Bloomberg has taken a look into why Chanel is doing well while other luxury and accessories brands are experiencing dwindling sales. The reason--a luxury retail trend everyone's beginning to notice--is simply exclusivity.
While the luxury goods industry faces its slowest growth since the global financial crisis, customers are still splurging--but not everywhere. Brands like Chanel and Hermes are doing particluarly well.
Why? Perhaps because they're not as ubiquitous as brands like Burberry and Gucci. “We have to find the right balance for our customers” between availability and scarcity, Bruno Pavlovsky, Chanel’s president of global fashion, told Bloomberg. The brand seems to have struck the right balance this season, as everything stocked in stores in November has essentially sold out. "It was quite a surprise,” Pavlovsky said.
“What they want is to feel unique.” Chanel has fewer stores than Louis Vuitton, though its focus is still on brick and mortar locations. The brand doesn't plan to extend e-commerce beyond cosmetics, presumably because that would make them too available.
Pavlovsky seems to feel that the in-store experience is too important to the brand. “Fashion is about clothing, and clothing you need to see, to feel, to understand,” he said, while what digital initiatives are online are “more to bring the customers to the boutique than to sell instead of the boutique.”
He offered no indication of when e-commerce might launch, but it sounds like a distant possibility: “If, at the end of the day, our customers are happier, it’s fine.
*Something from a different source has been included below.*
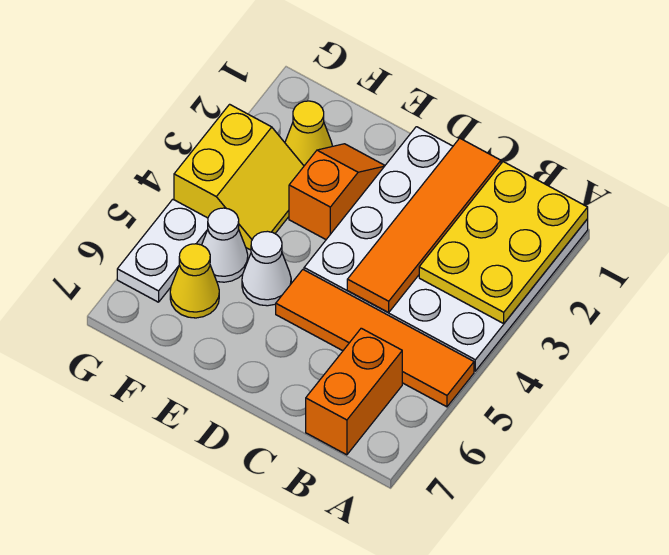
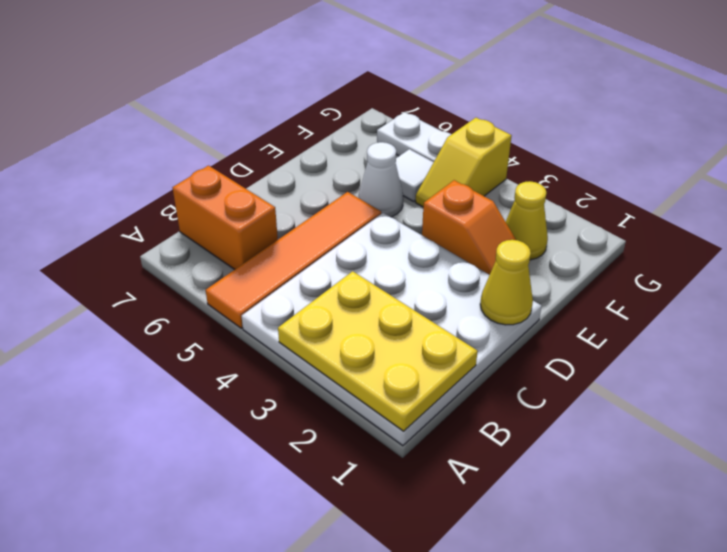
orange 1x4 tile [347,138,501,313] -> none
yellow 2x2 slope [174,104,304,250] -> yellow 1x2 slope [416,118,512,207]
white 1x1 cone [202,208,248,282] -> white 1x1 tile [395,149,434,201]
yellow 1x1 cone [170,244,219,318] -> yellow 1x1 cone moved to [480,240,533,325]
If not, it’ll be a mistake.”
Chanel also attributes the bulk of its retail sales to cosmetics and fragrance, which allows Chanel to "be generous when building its brand," hence those extravagant runway shows and immaculately designed boutiques.
That silly Brad Pitt Chanel No.5 campaign and its ensuing meme-ification also helped the brand with an estimated "hundreds of millions of dollars in free advertising."
What Bloomberg doesn't really mention is the effect of outspoken and sometimes controversial creative director Karl Lagerfeld, who has said that his bosses essentially let him do whatever he wants. Perhaps, when creative directors of less profitable brands are likely on much tighter leashes, there is something to be said for such a laissez faire approach. Or maybe Lagerfeld is just a genius.